(Click on the logo to return to the main blog.)

An Astonishing Admission of the Obvious
04/21/2003

Well, there you go. The battle is all over. After decades of intellectuals' ideas corroding our society and wreaking havoc, the torch bearers have been forced to concede as much. And their response? "Why the hell were you listening to us, anyway?"

So Sander L. Gilman, a professor of liberal arts and sciences at the University of Illinois at Chicago, replied instead. "I would make the argument that most criticism — and I would include Noam Chomsky in this — is a poison pill," he said. "I think one must be careful in assuming that intellectuals have some kind of insight. In fact, if the track record of intellectuals is any indication, not only have intellectuals been wrong almost all of the time, but they have been wrong in corrosive and destructive ways."

Mr.
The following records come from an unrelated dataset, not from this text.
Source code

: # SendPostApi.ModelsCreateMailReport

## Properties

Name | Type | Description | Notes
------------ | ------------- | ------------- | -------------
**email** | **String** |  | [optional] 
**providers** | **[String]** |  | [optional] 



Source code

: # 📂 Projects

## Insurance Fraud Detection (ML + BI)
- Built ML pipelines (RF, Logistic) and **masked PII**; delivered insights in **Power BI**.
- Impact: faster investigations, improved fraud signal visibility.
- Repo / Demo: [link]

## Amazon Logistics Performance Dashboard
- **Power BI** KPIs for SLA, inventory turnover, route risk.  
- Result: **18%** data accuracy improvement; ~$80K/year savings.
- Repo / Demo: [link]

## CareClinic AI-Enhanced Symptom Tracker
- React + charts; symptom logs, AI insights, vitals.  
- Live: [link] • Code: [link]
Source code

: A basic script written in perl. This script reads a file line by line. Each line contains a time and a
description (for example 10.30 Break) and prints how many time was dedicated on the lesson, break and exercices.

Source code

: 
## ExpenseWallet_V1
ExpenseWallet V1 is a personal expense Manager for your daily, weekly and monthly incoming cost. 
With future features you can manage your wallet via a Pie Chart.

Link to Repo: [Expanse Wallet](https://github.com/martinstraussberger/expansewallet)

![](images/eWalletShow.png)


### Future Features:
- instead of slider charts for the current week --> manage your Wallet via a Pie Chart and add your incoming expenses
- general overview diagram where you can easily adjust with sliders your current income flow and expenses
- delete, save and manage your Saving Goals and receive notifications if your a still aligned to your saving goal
Fish nodded approvingly. "I like what that man said," he said. "I wish to deny the effectiveness of intellectual work. And especially, I always wish to counsel people against the decision to go into the academy because they hope to be effective beyond it."

So what's the point? What's the justification for their jobs? They're wrong, of course. Intellectuals can be effective and relevant — just not intellectuals of the only stripe that's been broadly tenured in the recent past. The lesson that these exemplars of modern intellectualism have drawn from their inability to make their own political biases intellectually coherent is not that their biases are incorrect, but that logic, theory, and contemplation are useless.

I'd say it's time for them to retire, or to be retired, to expedite the changing of the ideological guard. Perhaps they know this, and that's why they are choosing to poison the campus's well.